Can you repeat the records line for line, beginning at the line that has "MICHAEL JACKSON’S DAUGHTER BREAKS" and stopping after the line that has "DENTAL SERVICES"? Leave the pictures out of your answer.

········

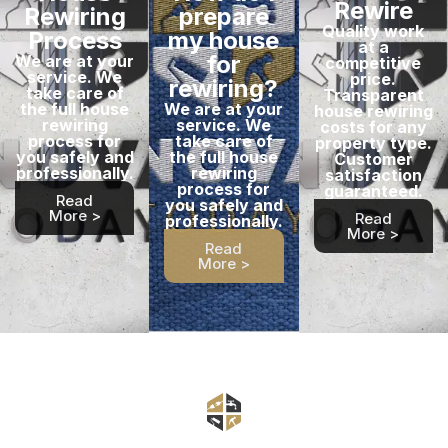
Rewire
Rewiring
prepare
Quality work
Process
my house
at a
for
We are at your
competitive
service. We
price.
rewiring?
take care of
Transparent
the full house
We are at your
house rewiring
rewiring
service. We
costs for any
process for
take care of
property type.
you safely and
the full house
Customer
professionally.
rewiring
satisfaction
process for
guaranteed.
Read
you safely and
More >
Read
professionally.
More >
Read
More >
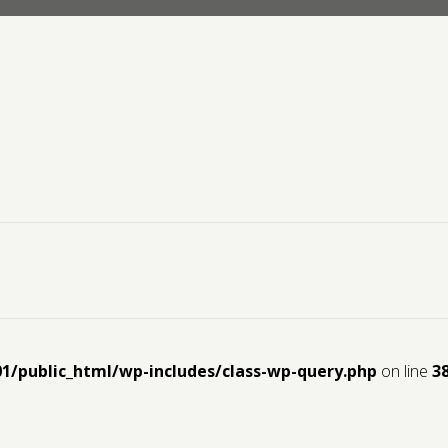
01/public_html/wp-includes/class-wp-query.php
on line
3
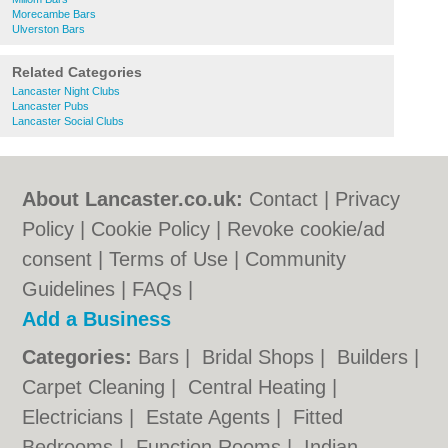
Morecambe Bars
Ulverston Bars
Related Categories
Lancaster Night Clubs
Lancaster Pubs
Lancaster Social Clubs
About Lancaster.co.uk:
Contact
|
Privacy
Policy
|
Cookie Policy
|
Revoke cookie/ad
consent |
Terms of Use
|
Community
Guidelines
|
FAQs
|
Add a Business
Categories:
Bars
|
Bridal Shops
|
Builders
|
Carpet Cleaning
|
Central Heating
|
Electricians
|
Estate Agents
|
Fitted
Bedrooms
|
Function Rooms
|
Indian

········

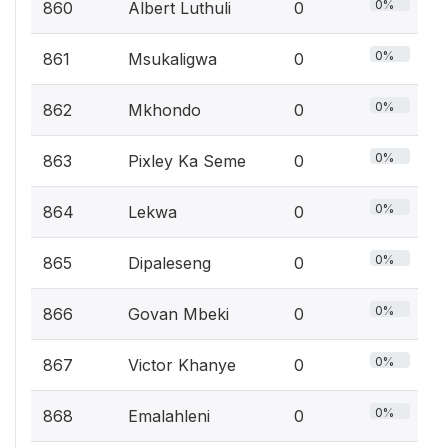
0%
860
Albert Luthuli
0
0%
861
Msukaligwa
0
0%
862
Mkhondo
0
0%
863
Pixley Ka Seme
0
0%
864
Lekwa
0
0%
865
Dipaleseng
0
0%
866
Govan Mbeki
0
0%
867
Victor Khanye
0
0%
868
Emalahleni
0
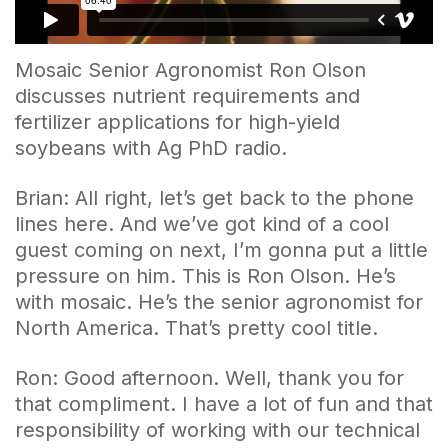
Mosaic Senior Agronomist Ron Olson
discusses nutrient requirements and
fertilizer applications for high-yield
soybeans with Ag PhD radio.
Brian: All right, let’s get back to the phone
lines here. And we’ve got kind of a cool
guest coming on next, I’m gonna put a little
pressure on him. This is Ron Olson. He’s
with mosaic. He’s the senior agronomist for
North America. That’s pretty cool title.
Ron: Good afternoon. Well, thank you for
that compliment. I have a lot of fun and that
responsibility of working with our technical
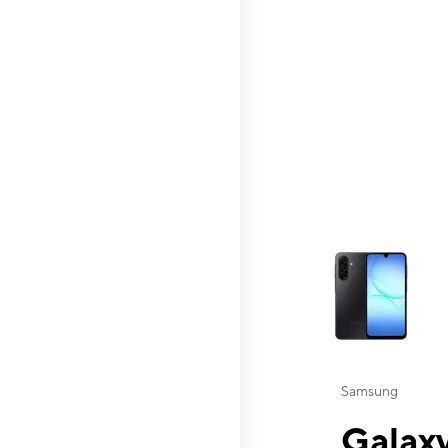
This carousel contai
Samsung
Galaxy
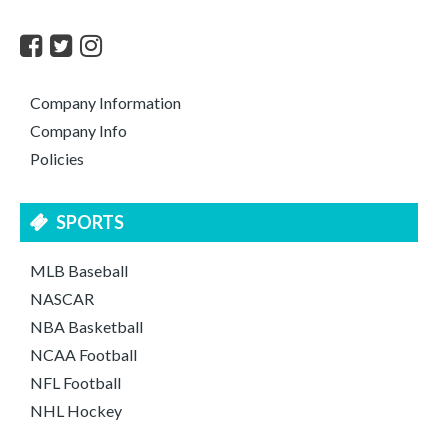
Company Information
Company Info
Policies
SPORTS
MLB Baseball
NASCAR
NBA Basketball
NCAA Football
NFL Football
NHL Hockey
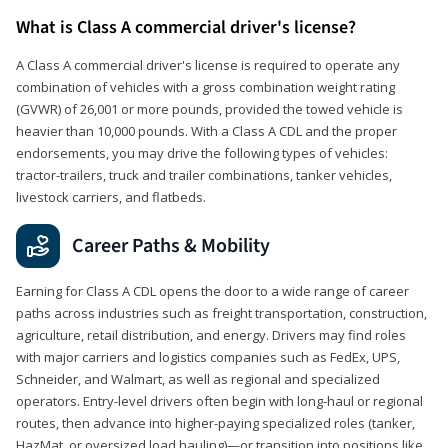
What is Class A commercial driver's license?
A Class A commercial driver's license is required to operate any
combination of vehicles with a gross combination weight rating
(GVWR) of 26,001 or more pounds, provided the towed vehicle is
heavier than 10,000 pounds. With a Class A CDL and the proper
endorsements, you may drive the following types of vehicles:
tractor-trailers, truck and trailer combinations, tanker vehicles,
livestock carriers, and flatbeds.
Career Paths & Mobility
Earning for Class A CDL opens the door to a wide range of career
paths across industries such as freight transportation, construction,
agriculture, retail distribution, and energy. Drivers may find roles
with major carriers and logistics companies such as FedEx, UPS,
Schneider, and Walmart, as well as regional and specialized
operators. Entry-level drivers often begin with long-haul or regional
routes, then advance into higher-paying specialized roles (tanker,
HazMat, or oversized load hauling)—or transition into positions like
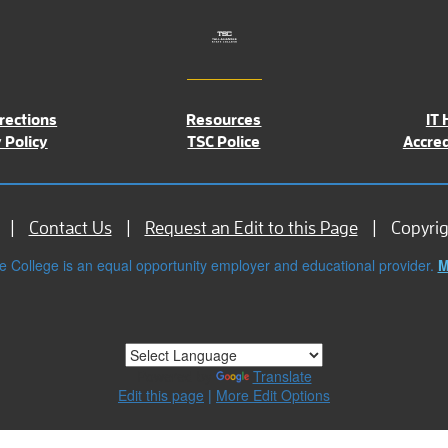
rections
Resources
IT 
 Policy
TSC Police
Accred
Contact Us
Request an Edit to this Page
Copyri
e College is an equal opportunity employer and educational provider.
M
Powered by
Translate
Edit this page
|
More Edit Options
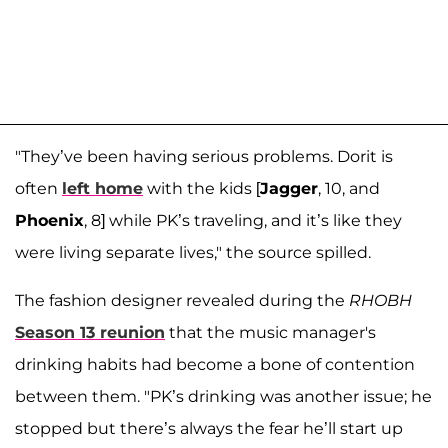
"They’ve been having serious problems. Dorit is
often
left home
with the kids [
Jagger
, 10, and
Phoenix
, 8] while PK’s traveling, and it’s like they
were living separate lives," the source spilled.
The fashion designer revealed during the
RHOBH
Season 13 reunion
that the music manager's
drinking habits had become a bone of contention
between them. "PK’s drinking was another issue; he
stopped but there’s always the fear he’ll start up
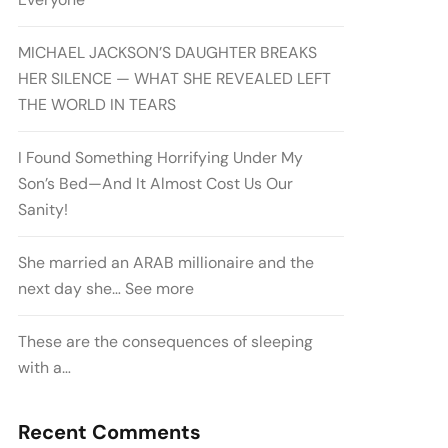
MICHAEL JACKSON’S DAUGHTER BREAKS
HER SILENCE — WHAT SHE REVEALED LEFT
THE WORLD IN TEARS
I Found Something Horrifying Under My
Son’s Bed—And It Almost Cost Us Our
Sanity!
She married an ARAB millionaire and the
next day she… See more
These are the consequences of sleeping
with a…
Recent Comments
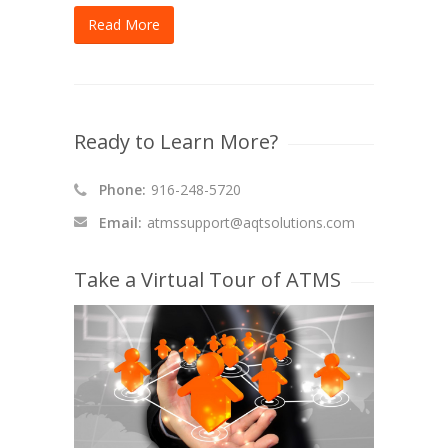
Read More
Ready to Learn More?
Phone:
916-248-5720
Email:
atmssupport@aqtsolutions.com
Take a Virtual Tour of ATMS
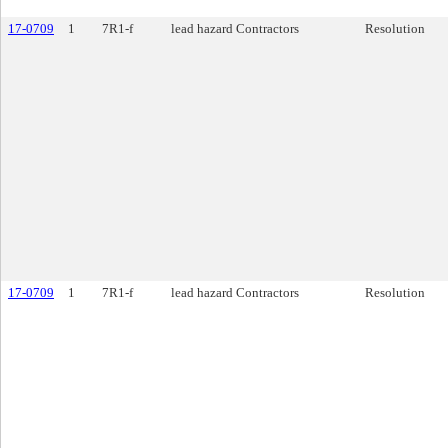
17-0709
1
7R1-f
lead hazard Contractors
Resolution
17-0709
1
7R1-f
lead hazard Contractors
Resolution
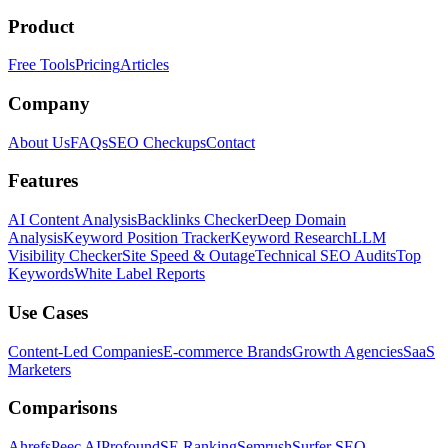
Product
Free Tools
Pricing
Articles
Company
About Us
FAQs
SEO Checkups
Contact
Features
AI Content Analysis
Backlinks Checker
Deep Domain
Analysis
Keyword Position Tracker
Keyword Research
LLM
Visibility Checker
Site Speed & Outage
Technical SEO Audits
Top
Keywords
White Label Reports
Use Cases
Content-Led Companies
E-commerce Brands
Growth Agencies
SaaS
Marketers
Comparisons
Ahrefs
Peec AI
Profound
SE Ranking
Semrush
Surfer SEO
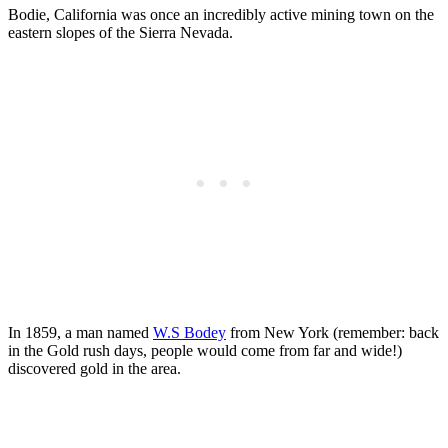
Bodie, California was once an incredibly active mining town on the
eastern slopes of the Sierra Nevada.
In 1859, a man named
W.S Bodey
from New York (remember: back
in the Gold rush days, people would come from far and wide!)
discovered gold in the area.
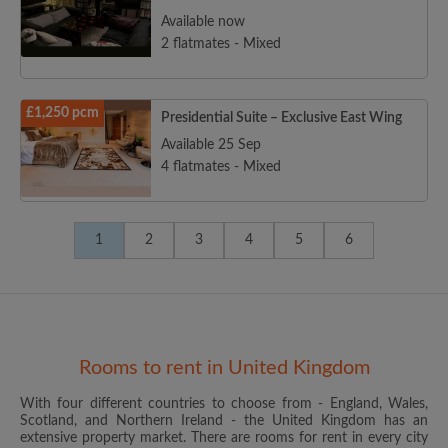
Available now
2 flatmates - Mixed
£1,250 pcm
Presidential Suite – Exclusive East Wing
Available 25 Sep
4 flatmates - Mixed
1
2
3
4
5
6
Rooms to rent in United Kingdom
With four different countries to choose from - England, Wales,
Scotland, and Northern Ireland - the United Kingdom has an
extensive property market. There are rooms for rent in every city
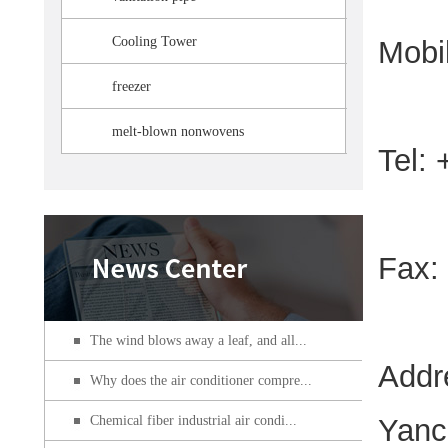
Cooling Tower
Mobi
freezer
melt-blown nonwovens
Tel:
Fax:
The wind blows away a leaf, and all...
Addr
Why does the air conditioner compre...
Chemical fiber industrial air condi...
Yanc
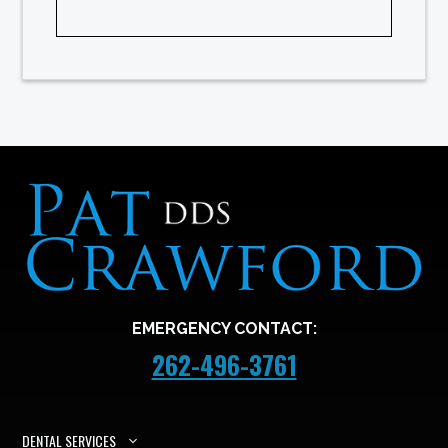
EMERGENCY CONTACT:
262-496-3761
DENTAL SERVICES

········

- Solution
MICHAEL JACKSON’S DAUGHTER BREAKS
HER SILENCE — WHAT SHE REVEALED LEFT
THE WORLD IN TEARS
I Found Something Horrifying Under My
Son’s Bed—And It Almost Cost Us Our
Sanity!
She married an ARAB millionaire and the
next day she… See more
These are the consequences of sleeping
with a…
Recent Comments
Read More
Ready to Learn More?
Phone:
916-248-5720
Email:
atmssupport@aqtsolutions.com
Take a Virtual Tour of ATMS
17-0709
1
7R1-f
lead hazard Contractors
Resolution
17-0709
1
7R1-f
lead hazard Contractors
Resolution
Product
Free Tools
Pricing
Articles
Company
About Us
FAQs
SEO Checkups
Contact
Features
AI Content Analysis
Backlinks Checker
Deep Domain
Analysis
Keyword Position Tracker
Keyword Research
LLM
Visibility Checker
Site Speed & Outage
Technical SEO Audits
Top
Keywords
White Label Reports
Use Cases
Content-Led Companies
E-commerce Brands
Growth Agencies
SaaS
Marketers
Comparisons
Ahrefs
Peec AI
Profound
SE Ranking
Semrush
Surfer SEO
Bodie, California was once an incredibly active mining town on the
eastern slopes of the Sierra Nevada.
In 1859, a man named
W.S Bodey
from New York (remember: back
in the Gold rush days, people would come from far and wide!)
discovered gold in the area.
Available now
2 flatmates - Mixed
£1,250 pcm
Presidential Suite – Exclusive East Wing
Available 25 Sep
4 flatmates - Mixed
1
2
3
4
5
6
Rooms to rent in United Kingdom
With four different countries to choose from - England, Wales,
Scotland, and Northern Ireland - the United Kingdom has an
extensive property market. There are rooms for rent in every city
Cooling Tower
Mobi
freezer
melt-blown nonwovens
Tel:
Fax:
The wind blows away a leaf, and all...
Addr
Why does the air conditioner compre...
Chemical fiber industrial air condi...
Yanc
EMERGENCY CONTACT:
262-496-3761
DENTAL SERVICES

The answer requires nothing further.